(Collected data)

+ + + + + + +

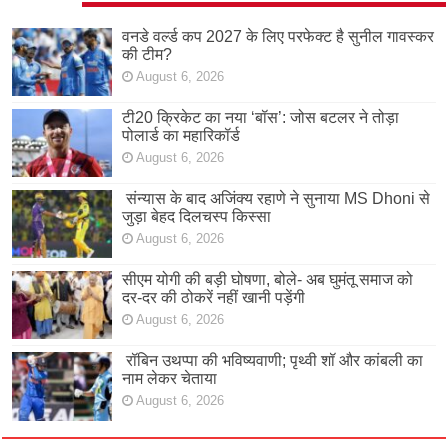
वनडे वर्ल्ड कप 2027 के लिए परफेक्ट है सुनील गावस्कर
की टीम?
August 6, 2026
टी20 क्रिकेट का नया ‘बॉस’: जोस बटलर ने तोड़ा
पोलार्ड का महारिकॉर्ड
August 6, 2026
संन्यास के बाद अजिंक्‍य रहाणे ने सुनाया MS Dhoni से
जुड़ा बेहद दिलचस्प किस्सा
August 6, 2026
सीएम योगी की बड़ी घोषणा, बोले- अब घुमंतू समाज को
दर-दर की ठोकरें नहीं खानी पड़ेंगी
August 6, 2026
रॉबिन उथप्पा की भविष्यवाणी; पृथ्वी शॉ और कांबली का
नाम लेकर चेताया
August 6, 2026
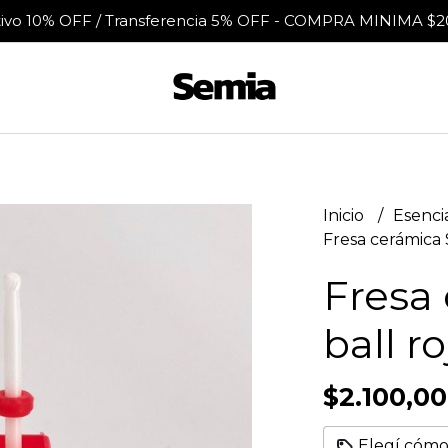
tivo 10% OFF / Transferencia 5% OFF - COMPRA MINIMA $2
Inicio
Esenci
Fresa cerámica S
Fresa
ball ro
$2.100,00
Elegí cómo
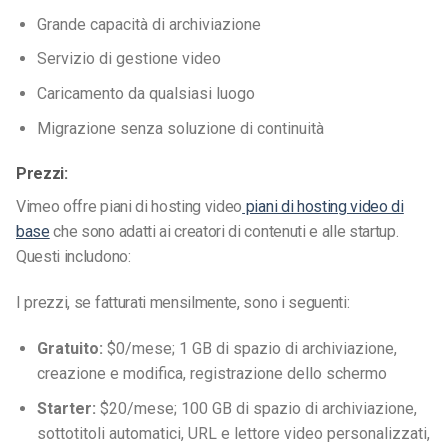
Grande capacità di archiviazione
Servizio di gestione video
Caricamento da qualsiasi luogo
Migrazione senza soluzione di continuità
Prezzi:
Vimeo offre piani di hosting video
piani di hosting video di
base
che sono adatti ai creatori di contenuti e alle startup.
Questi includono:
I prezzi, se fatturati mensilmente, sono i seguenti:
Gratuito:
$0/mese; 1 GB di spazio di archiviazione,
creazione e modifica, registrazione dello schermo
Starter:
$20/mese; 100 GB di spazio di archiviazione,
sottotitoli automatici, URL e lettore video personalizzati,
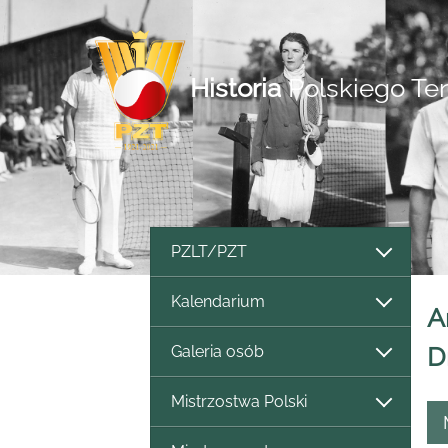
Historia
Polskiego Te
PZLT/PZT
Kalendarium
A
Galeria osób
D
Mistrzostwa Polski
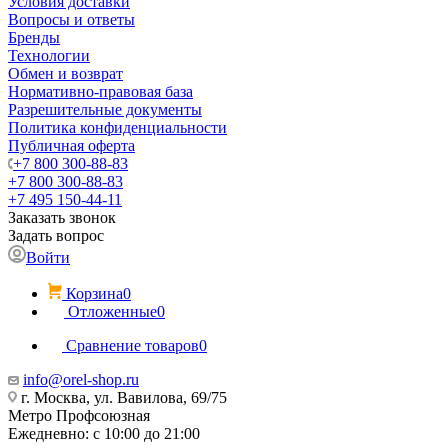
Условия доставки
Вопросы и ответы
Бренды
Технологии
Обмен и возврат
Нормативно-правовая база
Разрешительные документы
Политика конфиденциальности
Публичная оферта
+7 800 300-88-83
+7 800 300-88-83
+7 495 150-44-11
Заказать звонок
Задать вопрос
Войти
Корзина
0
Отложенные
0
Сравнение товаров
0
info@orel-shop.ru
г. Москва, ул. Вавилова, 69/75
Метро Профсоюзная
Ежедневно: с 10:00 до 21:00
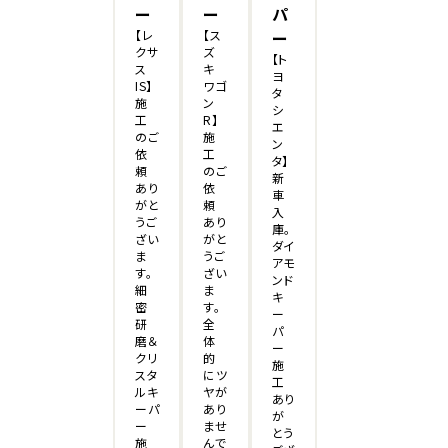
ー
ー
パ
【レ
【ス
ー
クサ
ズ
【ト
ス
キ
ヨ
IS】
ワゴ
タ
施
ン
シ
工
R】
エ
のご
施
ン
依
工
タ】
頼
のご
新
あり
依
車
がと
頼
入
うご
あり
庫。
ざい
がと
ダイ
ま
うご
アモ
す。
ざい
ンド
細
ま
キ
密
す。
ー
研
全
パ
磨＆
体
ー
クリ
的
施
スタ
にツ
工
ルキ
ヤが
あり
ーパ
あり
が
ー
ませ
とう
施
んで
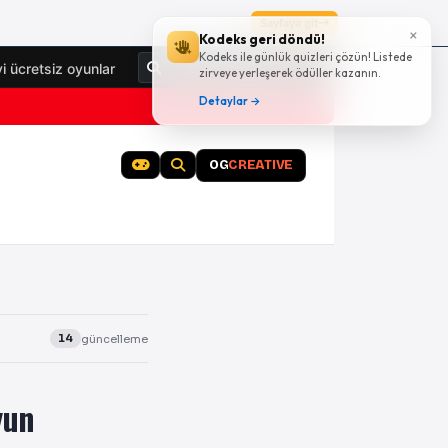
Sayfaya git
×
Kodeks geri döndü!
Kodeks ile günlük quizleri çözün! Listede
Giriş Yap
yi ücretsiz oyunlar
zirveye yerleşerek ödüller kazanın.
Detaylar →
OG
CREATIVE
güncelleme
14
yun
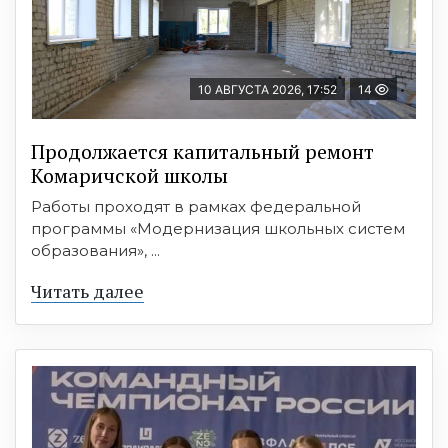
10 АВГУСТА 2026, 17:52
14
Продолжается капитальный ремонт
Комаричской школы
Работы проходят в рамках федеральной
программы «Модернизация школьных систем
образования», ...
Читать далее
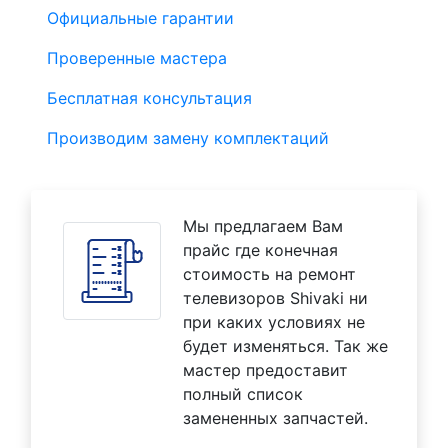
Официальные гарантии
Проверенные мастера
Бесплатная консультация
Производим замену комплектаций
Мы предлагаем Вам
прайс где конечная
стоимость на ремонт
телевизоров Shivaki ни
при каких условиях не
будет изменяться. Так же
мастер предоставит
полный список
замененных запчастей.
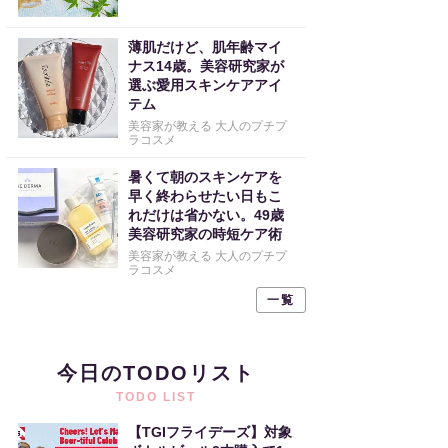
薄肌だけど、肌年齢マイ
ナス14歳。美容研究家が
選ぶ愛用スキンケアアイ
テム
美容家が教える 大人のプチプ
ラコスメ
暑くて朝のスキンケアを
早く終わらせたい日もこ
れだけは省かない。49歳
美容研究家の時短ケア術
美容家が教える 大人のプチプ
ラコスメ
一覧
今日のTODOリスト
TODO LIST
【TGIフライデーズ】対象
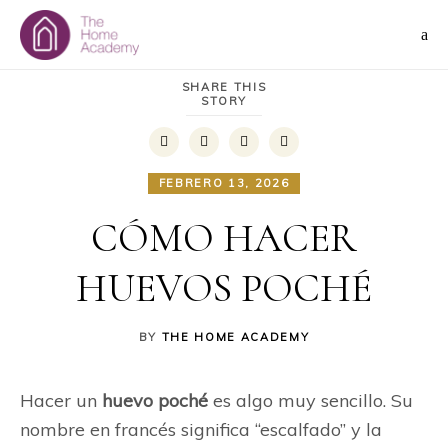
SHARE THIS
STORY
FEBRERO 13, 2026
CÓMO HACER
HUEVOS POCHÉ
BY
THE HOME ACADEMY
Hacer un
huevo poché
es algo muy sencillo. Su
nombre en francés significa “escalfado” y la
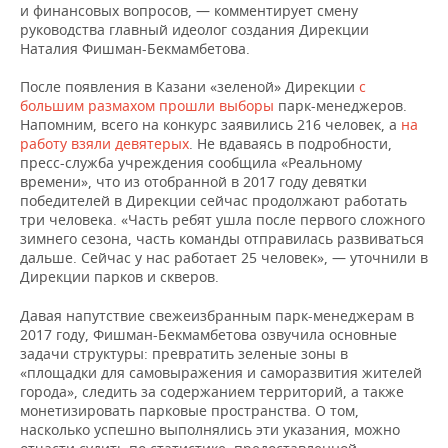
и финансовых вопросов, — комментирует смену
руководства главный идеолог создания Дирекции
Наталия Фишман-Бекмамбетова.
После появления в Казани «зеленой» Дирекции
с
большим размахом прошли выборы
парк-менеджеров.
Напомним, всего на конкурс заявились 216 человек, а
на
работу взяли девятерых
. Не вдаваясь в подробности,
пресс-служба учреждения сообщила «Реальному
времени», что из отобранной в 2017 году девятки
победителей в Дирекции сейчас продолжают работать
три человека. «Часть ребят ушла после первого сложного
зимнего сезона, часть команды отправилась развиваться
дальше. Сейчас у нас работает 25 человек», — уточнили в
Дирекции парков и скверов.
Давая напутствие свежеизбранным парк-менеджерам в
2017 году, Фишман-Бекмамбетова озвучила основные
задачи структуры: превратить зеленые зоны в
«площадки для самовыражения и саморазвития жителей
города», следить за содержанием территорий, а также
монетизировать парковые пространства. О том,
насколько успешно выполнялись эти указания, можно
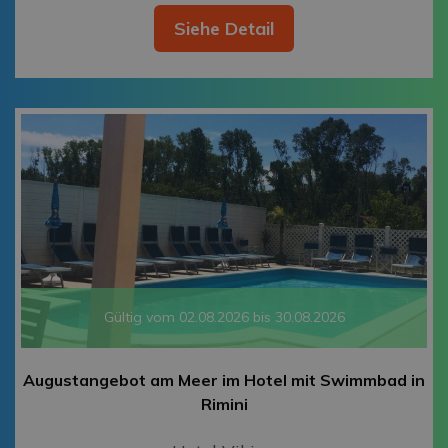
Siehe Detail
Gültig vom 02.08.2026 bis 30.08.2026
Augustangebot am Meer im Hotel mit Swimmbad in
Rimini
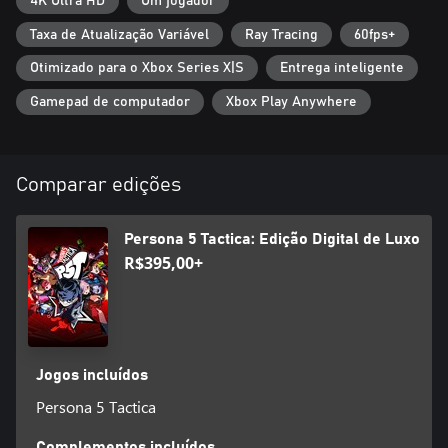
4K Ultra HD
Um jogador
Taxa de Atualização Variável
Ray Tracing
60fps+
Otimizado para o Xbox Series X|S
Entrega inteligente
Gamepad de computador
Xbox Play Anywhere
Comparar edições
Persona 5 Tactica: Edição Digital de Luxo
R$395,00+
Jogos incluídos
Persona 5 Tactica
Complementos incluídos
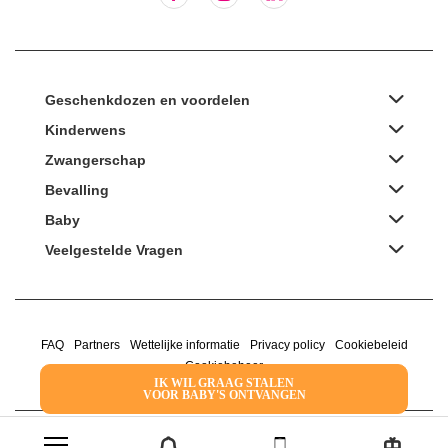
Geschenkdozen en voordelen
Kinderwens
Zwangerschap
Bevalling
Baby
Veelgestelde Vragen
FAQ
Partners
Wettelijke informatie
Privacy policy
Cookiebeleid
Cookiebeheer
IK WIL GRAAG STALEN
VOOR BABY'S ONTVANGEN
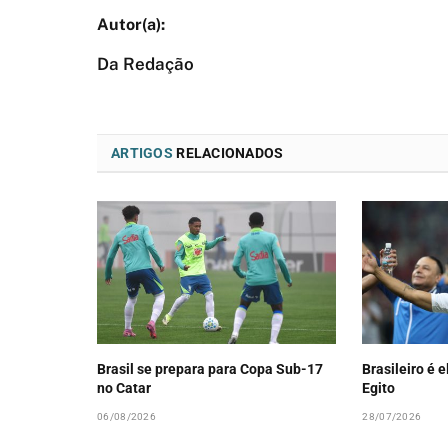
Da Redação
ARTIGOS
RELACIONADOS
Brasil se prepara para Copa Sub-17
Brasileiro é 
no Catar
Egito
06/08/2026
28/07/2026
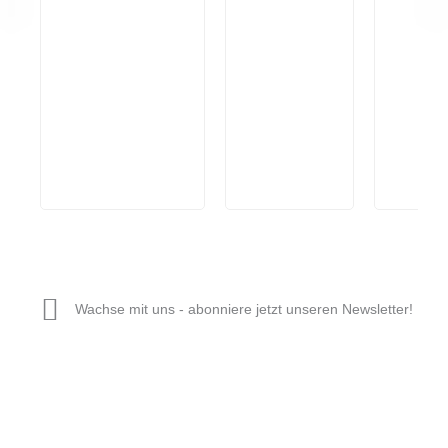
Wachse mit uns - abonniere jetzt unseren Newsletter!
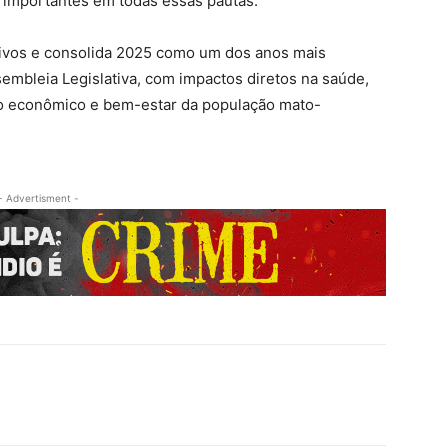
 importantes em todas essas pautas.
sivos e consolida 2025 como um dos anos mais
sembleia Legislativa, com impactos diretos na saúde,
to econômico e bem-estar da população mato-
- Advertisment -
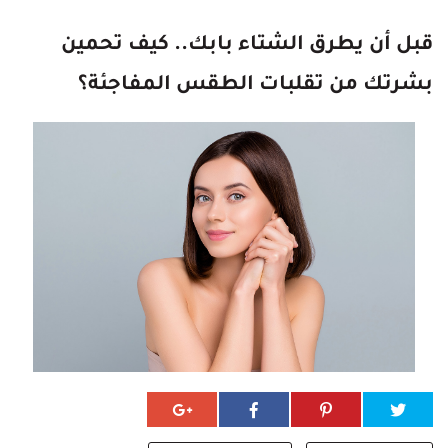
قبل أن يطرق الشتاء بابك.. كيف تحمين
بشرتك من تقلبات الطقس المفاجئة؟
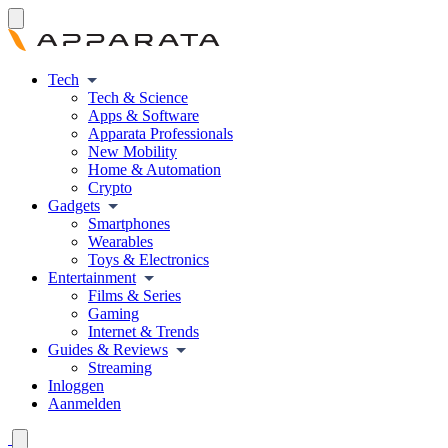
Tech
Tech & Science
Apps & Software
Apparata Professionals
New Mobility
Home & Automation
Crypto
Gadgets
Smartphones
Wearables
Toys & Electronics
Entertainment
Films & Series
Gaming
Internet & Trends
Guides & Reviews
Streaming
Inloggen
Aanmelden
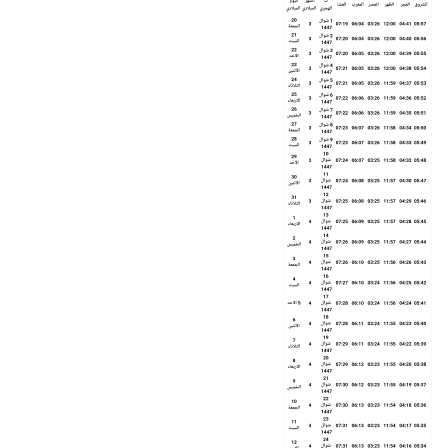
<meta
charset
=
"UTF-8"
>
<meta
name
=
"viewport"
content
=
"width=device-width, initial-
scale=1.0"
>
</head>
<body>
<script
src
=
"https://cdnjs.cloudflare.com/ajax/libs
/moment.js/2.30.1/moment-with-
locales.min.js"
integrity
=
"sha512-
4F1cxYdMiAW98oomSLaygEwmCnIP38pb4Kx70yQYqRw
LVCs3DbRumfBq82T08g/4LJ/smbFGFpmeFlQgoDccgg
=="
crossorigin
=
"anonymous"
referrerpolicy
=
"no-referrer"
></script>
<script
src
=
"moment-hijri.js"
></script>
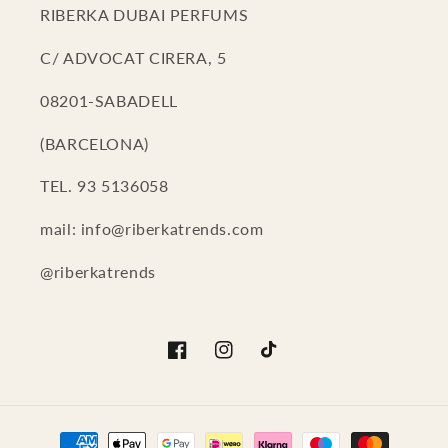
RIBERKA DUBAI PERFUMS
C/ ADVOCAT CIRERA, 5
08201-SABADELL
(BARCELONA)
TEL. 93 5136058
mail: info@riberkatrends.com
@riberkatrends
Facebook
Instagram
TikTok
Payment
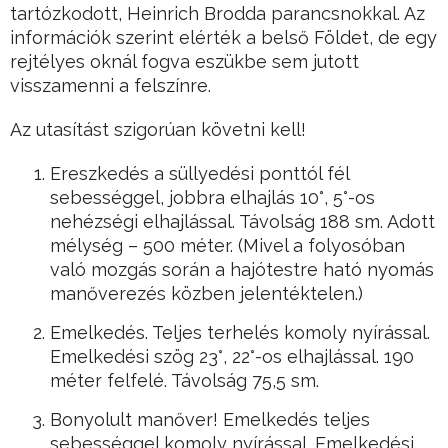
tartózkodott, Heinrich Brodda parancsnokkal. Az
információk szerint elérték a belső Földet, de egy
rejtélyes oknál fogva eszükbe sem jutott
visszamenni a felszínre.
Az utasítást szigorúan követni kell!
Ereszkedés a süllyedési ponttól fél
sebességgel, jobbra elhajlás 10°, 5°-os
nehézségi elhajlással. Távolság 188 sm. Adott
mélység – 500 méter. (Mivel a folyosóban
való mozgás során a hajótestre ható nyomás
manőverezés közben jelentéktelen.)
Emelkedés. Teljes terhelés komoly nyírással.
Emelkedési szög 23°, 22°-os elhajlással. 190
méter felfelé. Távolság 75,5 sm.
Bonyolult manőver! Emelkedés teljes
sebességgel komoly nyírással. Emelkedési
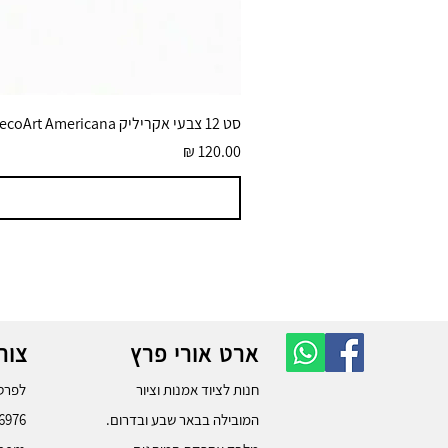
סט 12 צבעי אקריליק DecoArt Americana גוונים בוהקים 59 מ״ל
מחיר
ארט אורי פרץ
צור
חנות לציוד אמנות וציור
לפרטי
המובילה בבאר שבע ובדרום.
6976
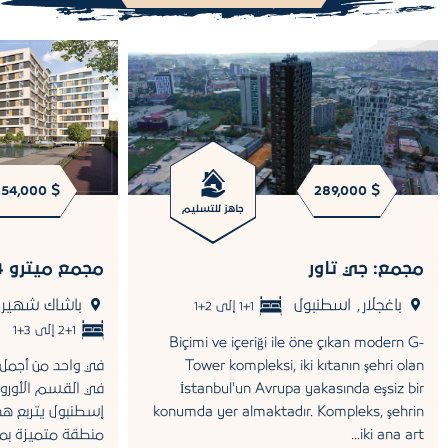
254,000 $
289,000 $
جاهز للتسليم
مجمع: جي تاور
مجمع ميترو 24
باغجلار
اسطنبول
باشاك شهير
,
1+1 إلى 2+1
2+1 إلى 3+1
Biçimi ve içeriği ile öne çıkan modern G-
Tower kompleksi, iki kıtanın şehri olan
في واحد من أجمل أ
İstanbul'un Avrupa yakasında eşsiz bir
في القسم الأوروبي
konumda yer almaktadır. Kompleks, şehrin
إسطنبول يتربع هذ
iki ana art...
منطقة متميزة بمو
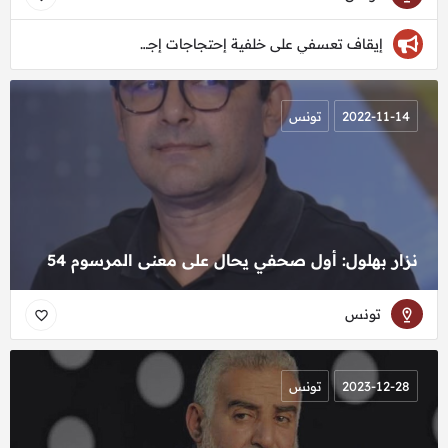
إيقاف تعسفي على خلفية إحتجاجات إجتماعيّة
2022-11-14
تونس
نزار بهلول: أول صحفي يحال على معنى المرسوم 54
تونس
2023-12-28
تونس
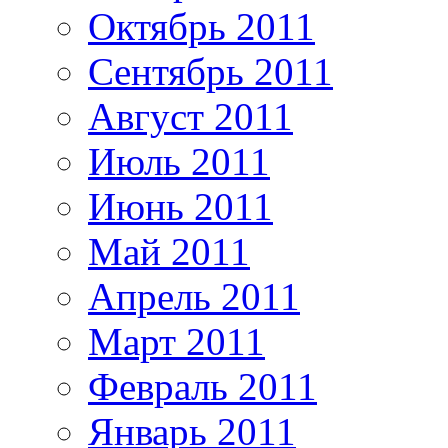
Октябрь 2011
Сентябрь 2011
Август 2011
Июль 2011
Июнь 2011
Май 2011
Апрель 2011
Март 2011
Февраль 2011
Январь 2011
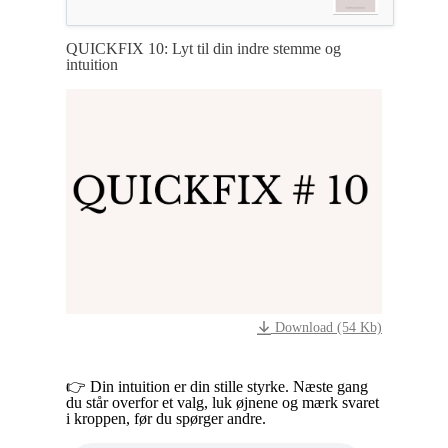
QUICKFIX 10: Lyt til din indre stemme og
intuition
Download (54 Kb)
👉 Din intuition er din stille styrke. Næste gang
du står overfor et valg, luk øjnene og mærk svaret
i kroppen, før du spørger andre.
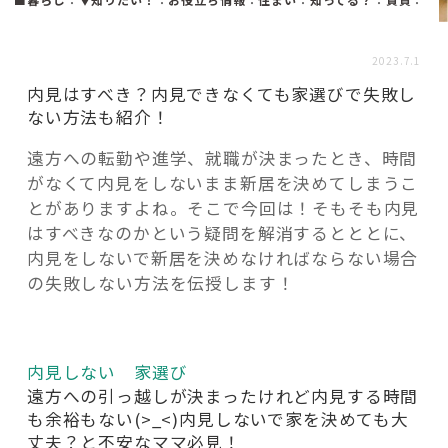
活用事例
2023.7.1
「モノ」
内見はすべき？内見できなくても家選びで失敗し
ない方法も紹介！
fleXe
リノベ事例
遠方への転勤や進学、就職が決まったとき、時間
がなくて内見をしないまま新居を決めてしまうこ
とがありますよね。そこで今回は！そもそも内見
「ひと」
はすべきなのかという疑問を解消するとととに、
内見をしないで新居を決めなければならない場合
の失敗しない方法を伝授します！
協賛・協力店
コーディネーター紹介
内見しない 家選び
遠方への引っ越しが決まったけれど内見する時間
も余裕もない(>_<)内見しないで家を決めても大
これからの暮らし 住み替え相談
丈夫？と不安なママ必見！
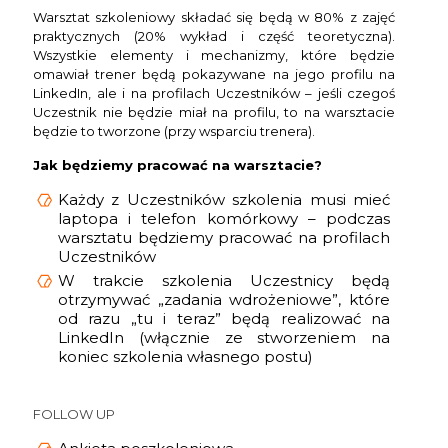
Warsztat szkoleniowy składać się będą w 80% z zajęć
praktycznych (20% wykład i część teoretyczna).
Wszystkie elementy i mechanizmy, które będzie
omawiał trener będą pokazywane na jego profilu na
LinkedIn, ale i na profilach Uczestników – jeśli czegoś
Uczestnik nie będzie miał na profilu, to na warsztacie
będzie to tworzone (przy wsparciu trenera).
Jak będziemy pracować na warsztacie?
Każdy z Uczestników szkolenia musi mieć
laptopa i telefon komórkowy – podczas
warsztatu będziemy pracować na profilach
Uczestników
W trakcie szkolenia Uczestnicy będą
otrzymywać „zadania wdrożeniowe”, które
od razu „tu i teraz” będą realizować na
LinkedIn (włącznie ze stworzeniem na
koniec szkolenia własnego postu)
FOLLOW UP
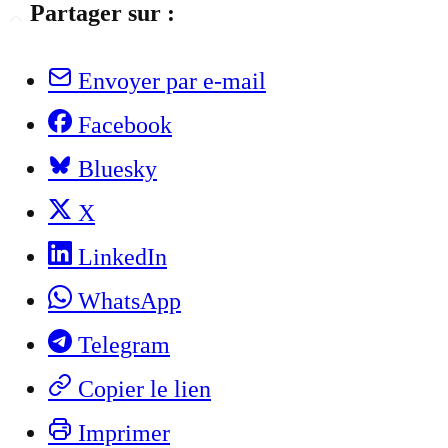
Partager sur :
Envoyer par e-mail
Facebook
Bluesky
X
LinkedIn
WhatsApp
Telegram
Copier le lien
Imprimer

+ + + + + + +

**Exercise instructions**
Look through the data above for the string "szkolenia" and copy every line where it appears.

**Answer to the exercise**
Każdy z Uczestników szkolenia musi mieć
W trakcie szkolenia Uczestnicy będą
koniec szkolenia własnego postu)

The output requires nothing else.